- _What this task involves_:
For every line in the entries that contains "automáticamente", show the whole line.

Stored data entries
◇ ◇ ◇

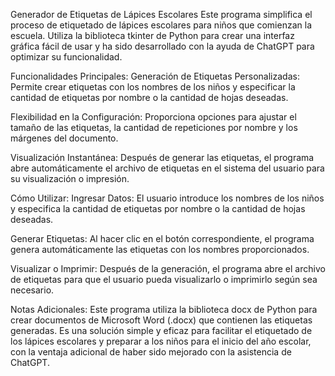 Generador de Etiquetas de Lápices Escolares
Este programa simplifica el proceso de etiquetado de lápices escolares para niños que comienzan la escuela. Utiliza la biblioteca tkinter de Python para crear una interfaz gráfica fácil de usar y ha sido desarrollado con la ayuda de ChatGPT para optimizar su funcionalidad.

Funcionalidades Principales:
Generación de Etiquetas Personalizadas: Permite crear etiquetas con los nombres de los niños y especificar la cantidad de etiquetas por nombre o la cantidad de hojas deseadas.

Flexibilidad en la Configuración: Proporciona opciones para ajustar el tamaño de las etiquetas, la cantidad de repeticiones por nombre y los márgenes del documento.

Visualización Instantánea: Después de generar las etiquetas, el programa abre automáticamente el archivo de etiquetas en el sistema del usuario para su visualización o impresión.

Cómo Utilizar:
Ingresar Datos: El usuario introduce los nombres de los niños y especifica la cantidad de etiquetas por nombre o la cantidad de hojas deseadas.

Generar Etiquetas: Al hacer clic en el botón correspondiente, el programa genera automáticamente las etiquetas con los nombres proporcionados.

Visualizar o Imprimir: Después de la generación, el programa abre el archivo de etiquetas para que el usuario pueda visualizarlo o imprimirlo según sea necesario.

Notas Adicionales:
Este programa utiliza la biblioteca docx de Python para crear documentos de Microsoft Word (.docx) que contienen las etiquetas generadas. Es una solución simple y eficaz para facilitar el etiquetado de los lápices escolares y preparar a los niños para el inicio del año escolar, con la ventaja adicional de haber sido mejorado con la asistencia de ChatGPT.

◇ ◇ ◇

- _Answer box_:
Visualización Instantánea: Después de generar las etiquetas, el programa abre automáticamente el archivo de etiquetas en el sistema del usuario para su visualización o impresión.
Generar Etiquetas: Al hacer clic en el botón correspondiente, el programa genera automáticamente las etiquetas con los nombres proporcionados.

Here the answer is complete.